Bay Watch Realty Trust will not consider how its proposed affordable housing project off Route 105 will impact a nearby deer crossing, the developer told the Marion Conservation Commission at its January 25 hearing.
“Loss of wildlife habitat isn’t a consideration in the Wetlands Protection Act, so we are not addressing that issue,” said Sean Hale, of Epsilon Associates, representing Bay Watch.
The commission asked the developer about the long-standing, centuries-old wildlife crossing from the Washburn Park area to the woods across Front Street and through the proposed project. The path meanders into Mattapoisett, coming out near the Mahoney’s Building Supply and beyond.
The question remained unanswered at the hearing, at which the developer was requesting approval of a Notice of Intent to construct its 40B complex with associated parking, utility connections and storm water infrastructure.
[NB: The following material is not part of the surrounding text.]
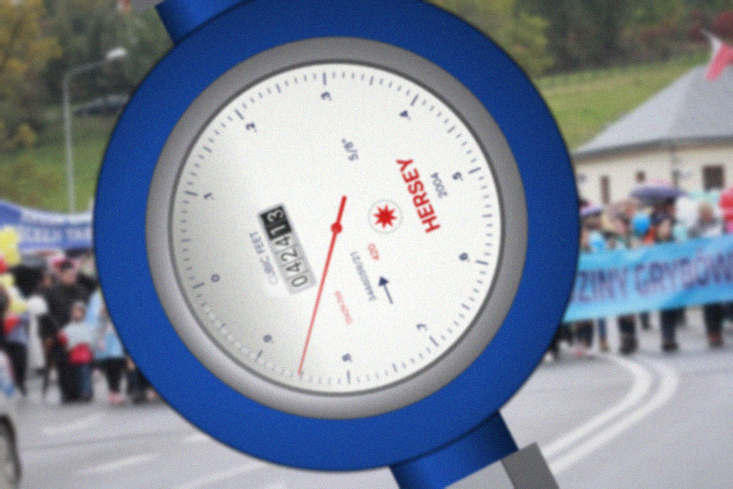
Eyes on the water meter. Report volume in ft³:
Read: 42412.85 ft³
The Bay Watch Realty Trust representatives were responding to a peer review letter regarding the revised proposal. The committee and the applicant’s representatives addressed an array of issues regarding a large vernal pool area and wetlands within the proposed project – but decided to continue the hearing until February 8 at 7:30 pm to review additional information.
In other business, the commission reviewed and approved a plan revision of the proposed Job’s Cove Pier Project.
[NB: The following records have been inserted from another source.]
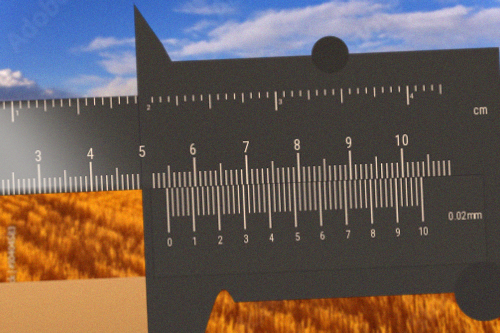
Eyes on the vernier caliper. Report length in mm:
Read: 54.5 mm
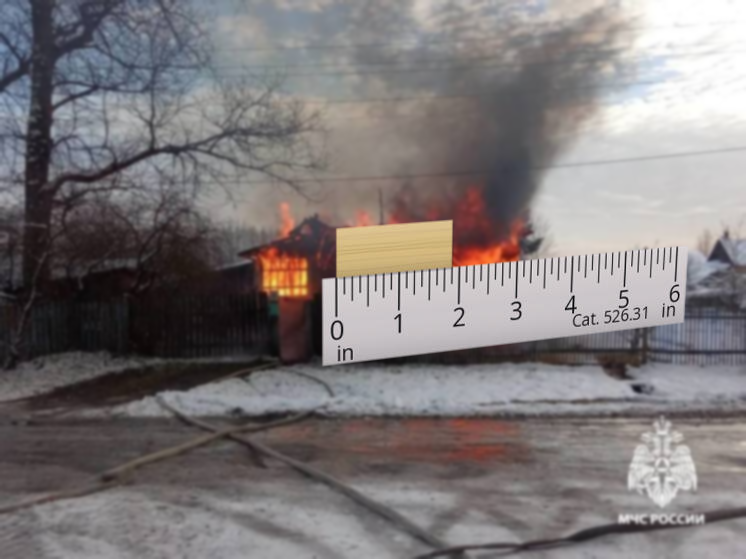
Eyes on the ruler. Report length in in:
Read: 1.875 in
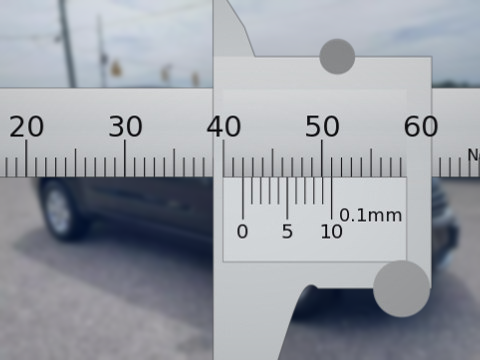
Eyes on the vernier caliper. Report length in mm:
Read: 42.0 mm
Engineer Dave Davignon of N. Douglas Schneider Associates presented the revised plans to the commission for a four-foot wide 303-foot pier that will cross the salt marsh in Job’s Cove, with four pilings and two anchors in total.
Mr. Davignon was asking for a new Order of Conditions which would approve the submitted site plan, waterway plan and the eight boat-slips, which included approval for a 17-foot whaler or under size boat maximum for the slips.
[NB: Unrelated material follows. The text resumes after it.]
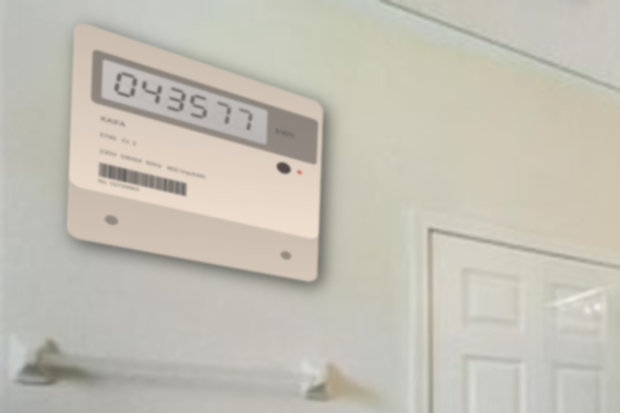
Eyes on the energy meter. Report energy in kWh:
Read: 43577 kWh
The original Notice of Intent, filed by Copper Medal LLC requested permission to remove an existing solid-filled pier and construct a 380-foot long, pile-supported, T-shaped association pier in Job’s Cove with four gangways and four floats. It would serve eight homes (boats), consisting of four existing homes and four future single-family homes.
The association consists of eight lots, of which three are vacant and for sale. Of the eight lots, four have existing homes and one was recently purchased and will be built upon this spring.
Mr. Davignon said that he was seeking an approval from the Marion Conservation Commission so that he could submit the approved plan to the remaining agencies, including the MA Department of Fisheries, Army Corps of Engineers, National Heritage for Endangered Species and Coastal Zone Management Agency.
In other business:
• The board approved a Request for Determination with a negative determination for Jerry and Cynthia Pyle of 37 Piney Point Road to upgrade their sewage disposal systems at their home. The five-bedroom home currently has two leaching pits and two septic systems, which the applicant requested to combine into one, with both tanks entering one pump chamber.
•The board endorsed a Notice of Intent by Solo Realty to upgrade its sewage disposal system. The commission approved the upgrade to the septic system, with the condition that a site visit would occur in early spring of 2012 to assess the condition of a vernal pool on the property.
• The board approved an upgrade to the sewage disposal system for Tom Ireland of 77 County Road.
• The board reviewed and granted a third year extension permit for adding up to 20 cubic yards of beach sand above the high-water line to the Piney Point Beach Club. The board agreed that the area didn’t need the action but that they wanted to extend the permit, as an option to act immediately, in the aftermath of a storm.
• The board agreed to provide feedback, in lieu of appearing at a meeting of the Marion Affordable Housing Trust, at their meeting at 7:00 pm on Monday, February 13, 2012 at the Police Station regarding the Habitat for Humanity housing project.